Thus, the vectors and compositions of the invention can be used to synthesize desired pharmacological compounds or other agents, e.g., agents encoding insect resistance, and for high throughput screening of uncharacterized genetic material, e.g., uncharacterized genetic material from a pesticide-resistant plant or insect nucleic acid encoding a useful trait. For example, uncharacterized genetic material from a pest-resistant plant is introduced into a vector of the invention, RNA is then expressed therefrom and a composition of the invention is prepared. Plants that are susceptible to the pest are exposed to the composition, preferably by spraying, and are then exposed to pest infestation. Leaves that exhibit signs of resistance are indicative that the introduced genetic material may encode pest resistance.
Thus, the invention also provides a quick assay system for developmental genes, regulatory genes, and genes for drug resistance and toxicity in insects and humans.
For applications in which a recombinant protein is to be expressed and then isolated from the host plant, e.g., a pharmaceutical compound, the composition of the invention is preferably applied to the plant by rubbing or spraying. For example, the contacted area of the plant may be such that only foliage of the plant is exposed to the composition, for example, plants such as tubers whose foliage has no commercial value. Once the protein is expressed in the plant, the recombinant protein(s) can be isolated and/or purified from the plant or its tissues.
Also provided is a method of expressing a preselected nucleic acid molecule in a host cell or host. The method comprises contacting a host cell or host with an amount of a composition of the invention. Preferred compositions include recombinant virus, isolated virion RNAs, in vitro-prepared RNA transcripts, or any combination thereof. Then the expression of the gene of interest is detected or determined. Hence, the invention further provides a transgenic host, the genome of which is augmented with the vector of the invention.
Preferred plant hosts for the gene transfer vectors and compositions of the invention include transgenic and non-transgenic monocots and dicots, e.g., Brassica, sweet corn, cucumber, barley, chenopodium, e.g., Chenopodium hybridum, cowpea, tobacco and Nicotiana benthamiana and the like. Preferably, the plant host is susceptible to Nodavirus infection.

---------------

§ EXERCISE TASKS
**A)** Rewrite the paragraph of the text on gene vectors that begins "Also provided is a method" as a short list that keeps its main facts.
**B)** Say whether each statement agrees with the text on gene vectors, answering yes or no and quoting the deciding words: (i) In the pest screening example, plants are preferably exposed to the composition by spraying. (ii) When a recombinant protein is to be isolated from the host plant, the composition is preferably injected into the roots. (iii) Cowpea is named as a preferred plant host.
**C)** Restate word for word the part of the text on gene vectors starting at "Preferred plant hosts" and ending at "to Nodavirus infection.".
The lines after this note come from a different source.

---------------

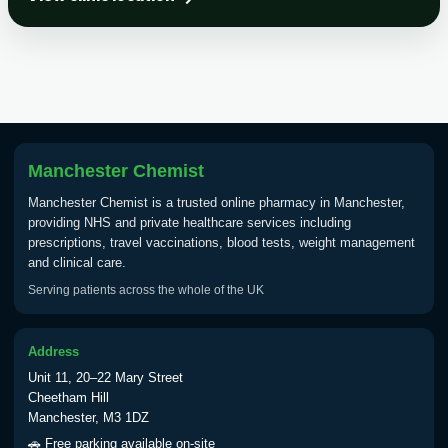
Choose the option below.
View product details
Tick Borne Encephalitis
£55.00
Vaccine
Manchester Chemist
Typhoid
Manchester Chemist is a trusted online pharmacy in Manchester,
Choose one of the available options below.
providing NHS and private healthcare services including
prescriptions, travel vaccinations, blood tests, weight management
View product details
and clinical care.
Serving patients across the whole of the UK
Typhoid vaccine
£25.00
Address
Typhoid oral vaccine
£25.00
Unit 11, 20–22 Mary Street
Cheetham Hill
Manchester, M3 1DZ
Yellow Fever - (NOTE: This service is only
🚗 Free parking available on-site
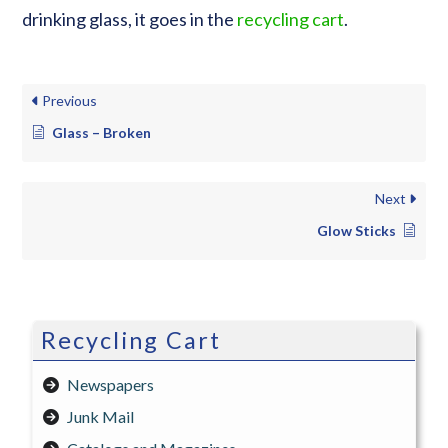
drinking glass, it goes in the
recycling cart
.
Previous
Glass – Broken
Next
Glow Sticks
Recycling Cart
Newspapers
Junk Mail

---------------

§ WRITTEN ANSWERS
**A)**
- A method is provided for expressing a chosen nucleic acid molecule in a host cell or host.
- The host cell or host is contacted with an amount of a composition of the invention.
- Preferred compositions are recombinant virus, isolated virion RNAs, in vitro-prepared RNA transcripts, or any combination of these.
- The expression of the gene of interest is then detected or determined.
- The invention also provides a transgenic host whose genome is augmented with the vector of the invention.

**B)**
(i) Yes: "preferably by spraying"
(ii) No: "preferably applied to the plant by rubbing or spraying"
(iii) Yes: "cowpea"

**C)**
Preferred plant hosts for the gene transfer vectors and compositions of the invention include transgenic and non-transgenic monocots and dicots, e.g., Brassica, sweet corn, cucumber, barley, chenopodium, e.g., Chenopodium hybridum, cowpea, tobacco and Nicotiana benthamiana and the like. Preferably, the plant host is susceptible to Nodavirus infection.